Ces deux dernières techniques ne s’opposent pas. Elles se complètent. Le biofeedback travaille la conscience et le contrôle actif du muscle. L’électrostimulation « réveille » les fibres musculaires et restaure une activité là où elle fait défaut. Les associer au cours du suivi optimise les résultats.
Périnée et ménopause : un sujet trop souvent passé sous silence
À la ménopause, les choses se compliquent. Les modifications hormonales accélèrent le vieillissement des muscles et des ligaments du plancher pelvien. Le résultat ? Un risque plus élevé de troubles urinaires, de descente d’organes (prolapsus), et de gênes sexuelles.
Ce n’est pas une fatalité liée à l’âge. La rééducation périnéale reste pertinente et efficace à cette période de la vie. Des exercices réguliers permettent d’entretenir la tonicité du périnée et de retarder, voire d’éviter, l’apparition de ces troubles.
Prolapsus : en parler sans tabou
Le prolapsus, souvent appelé « descente d’organe », survient quand les muscles ou les ligaments du plancher pelvien se relâchent au point de ne plus maintenir correctement les organes en place. Accouchements difficiles, ménopause, efforts physiques répétés : plusieurs facteurs peuvent y contribuer.

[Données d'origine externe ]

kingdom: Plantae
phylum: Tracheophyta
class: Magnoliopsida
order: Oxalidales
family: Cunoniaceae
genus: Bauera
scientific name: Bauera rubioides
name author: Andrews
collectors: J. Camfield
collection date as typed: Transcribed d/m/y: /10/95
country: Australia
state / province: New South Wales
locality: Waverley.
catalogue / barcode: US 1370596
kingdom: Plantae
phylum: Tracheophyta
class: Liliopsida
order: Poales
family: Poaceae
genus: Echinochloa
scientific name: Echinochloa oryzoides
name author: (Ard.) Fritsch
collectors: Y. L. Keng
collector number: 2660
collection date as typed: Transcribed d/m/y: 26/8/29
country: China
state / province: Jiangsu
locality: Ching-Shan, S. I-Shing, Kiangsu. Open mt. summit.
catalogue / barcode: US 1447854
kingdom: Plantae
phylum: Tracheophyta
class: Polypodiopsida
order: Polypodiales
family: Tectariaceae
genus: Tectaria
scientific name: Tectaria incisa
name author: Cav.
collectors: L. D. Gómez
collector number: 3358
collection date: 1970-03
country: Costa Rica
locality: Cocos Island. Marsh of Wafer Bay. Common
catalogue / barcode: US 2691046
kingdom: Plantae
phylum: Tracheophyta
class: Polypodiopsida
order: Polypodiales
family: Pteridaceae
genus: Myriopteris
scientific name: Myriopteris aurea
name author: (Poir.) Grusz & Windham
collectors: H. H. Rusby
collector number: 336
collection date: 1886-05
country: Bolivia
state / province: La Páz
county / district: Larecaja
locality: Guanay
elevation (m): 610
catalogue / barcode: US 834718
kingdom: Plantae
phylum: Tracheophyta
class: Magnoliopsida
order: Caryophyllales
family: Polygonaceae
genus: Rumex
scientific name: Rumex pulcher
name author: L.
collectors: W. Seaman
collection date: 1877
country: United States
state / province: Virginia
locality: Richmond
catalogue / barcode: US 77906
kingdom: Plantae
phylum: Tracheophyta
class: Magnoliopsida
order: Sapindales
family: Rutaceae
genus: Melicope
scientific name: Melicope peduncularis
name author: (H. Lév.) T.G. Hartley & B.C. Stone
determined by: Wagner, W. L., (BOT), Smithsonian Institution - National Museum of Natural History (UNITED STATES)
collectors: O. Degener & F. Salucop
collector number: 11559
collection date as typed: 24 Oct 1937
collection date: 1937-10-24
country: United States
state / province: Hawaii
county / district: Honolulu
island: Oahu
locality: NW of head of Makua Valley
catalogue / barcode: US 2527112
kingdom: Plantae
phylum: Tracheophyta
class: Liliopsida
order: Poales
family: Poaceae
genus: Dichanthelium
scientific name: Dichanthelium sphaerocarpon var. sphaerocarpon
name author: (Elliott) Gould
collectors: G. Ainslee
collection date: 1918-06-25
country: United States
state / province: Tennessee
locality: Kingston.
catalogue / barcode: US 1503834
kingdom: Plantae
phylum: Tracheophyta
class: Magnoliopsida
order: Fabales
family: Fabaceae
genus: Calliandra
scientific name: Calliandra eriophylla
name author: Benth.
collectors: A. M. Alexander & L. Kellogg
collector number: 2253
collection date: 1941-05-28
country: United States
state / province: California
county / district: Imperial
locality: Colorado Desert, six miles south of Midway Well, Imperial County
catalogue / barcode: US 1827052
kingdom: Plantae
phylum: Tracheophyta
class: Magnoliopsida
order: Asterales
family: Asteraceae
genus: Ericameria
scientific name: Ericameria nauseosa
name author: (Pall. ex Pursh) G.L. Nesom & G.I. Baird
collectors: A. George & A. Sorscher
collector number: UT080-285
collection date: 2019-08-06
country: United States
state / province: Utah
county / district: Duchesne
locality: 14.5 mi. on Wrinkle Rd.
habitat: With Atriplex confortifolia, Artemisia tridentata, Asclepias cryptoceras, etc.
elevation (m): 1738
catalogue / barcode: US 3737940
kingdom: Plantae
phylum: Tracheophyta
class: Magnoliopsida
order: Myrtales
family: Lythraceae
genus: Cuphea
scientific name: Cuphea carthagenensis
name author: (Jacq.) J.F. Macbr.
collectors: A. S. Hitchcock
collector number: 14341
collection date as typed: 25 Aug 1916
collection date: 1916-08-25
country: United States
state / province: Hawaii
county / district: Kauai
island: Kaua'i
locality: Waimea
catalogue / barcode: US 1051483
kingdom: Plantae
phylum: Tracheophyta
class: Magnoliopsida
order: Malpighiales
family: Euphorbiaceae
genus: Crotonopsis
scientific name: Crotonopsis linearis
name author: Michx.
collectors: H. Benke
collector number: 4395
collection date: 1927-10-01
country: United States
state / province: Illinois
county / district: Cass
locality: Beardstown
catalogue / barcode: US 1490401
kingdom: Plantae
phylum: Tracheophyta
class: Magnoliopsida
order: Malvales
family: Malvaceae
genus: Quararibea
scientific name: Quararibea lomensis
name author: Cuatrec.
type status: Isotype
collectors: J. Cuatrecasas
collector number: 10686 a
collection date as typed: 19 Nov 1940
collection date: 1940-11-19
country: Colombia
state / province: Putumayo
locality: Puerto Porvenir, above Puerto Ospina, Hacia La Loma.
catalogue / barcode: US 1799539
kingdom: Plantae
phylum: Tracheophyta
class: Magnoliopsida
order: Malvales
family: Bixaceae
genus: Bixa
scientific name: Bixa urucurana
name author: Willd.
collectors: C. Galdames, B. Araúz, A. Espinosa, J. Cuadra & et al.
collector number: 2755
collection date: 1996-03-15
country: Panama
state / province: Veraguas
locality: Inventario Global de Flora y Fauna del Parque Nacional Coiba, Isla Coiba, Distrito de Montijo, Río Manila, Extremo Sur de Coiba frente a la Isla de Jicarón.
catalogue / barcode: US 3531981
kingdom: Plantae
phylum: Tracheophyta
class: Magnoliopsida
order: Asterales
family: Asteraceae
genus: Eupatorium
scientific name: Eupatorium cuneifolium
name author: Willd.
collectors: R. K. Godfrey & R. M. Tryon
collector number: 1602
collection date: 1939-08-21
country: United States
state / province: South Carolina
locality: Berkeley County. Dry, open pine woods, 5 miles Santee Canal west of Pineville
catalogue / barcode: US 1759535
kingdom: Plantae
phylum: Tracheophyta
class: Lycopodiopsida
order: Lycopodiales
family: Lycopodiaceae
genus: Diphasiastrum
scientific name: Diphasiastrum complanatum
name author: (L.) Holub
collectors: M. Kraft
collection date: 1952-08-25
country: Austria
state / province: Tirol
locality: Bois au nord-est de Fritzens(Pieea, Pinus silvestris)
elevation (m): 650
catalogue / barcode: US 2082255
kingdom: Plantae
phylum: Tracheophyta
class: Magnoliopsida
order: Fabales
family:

La rééducation périnéale fait partie des approches de première intention pour prendre en charge et stabiliser un prolapsus léger à modéré, avant d’envisager d’autres solutions. Consulter dès les premiers symptômes, c’est se donner plus de latitude dans le choix des options thérapeutiques.
Douleurs pelviennes : quand le périnée est trop tendu
On parle souvent de périnée trop faible. Mais un périnée peut aussi être trop tendu. Des contractures chroniques, des spasmes, des douleurs lors des rapports sexuels : ces troubles répondent à une rééducation différente, axée sur le relâchement plutôt que le renforcement.
C’est là que l’expertise du thérapeute prend toute son importance. Comprendre si le plancher pelvien est hypotonique (trop mou) ou hypertonique (trop contracté) conditionne entièrement le choix des techniques. Ce diagnostic s’établit lors de l’examen clinique initial.
Les questions fréquentes sur la rééducation périnéale
Ces questions reviennent régulièrement en consultation. Voici les réponses aux doutes les plus courants pour aborder la rééducation périnéale en toute sérénité.
Faut-il obligatoirement une ordonnance ?
En Suisse, oui. Une prescription médicale est nécessaire pour débuter des séances de physiothérapie et bénéficier d’une prise en charge par la LAMal. Votre médecin traitant, votre gynécologue ou votre sage-femme peuvent vous l’établir.
Les techniques intravaginales sont-elles obligatoires ?
Non. Il est possible de travailler sur la rééducation périnéale sans recours aux techniques internes, même si celles-ci permettent une prise en charge plus complète. Si vous n’êtes pas à l’aise avec cette idée, dites-le à votre thérapeute. Une approche adaptée sera mise en place.
Combien de séances faut-il prévoir ?
Cela dépend entièrement de votre situation de départ, de vos objectifs et de votre évolution. Le nombre de séances est défini au fil du suivi, en ajustant en permanence en fonction des progrès observés. En général, une séance de physiothérapie dure environ 30 minutes.
Peut-on continuer des exercices entre les séances ?
Oui, et c’est même fortement recommandé. Les professionnels encouragent leurs patientes à poursuivre un programme d’exercices à domicile entre les séances. C’est ce travail régulier qui ancre les progrès dans le temps et consolide les résultats obtenus en cabinet.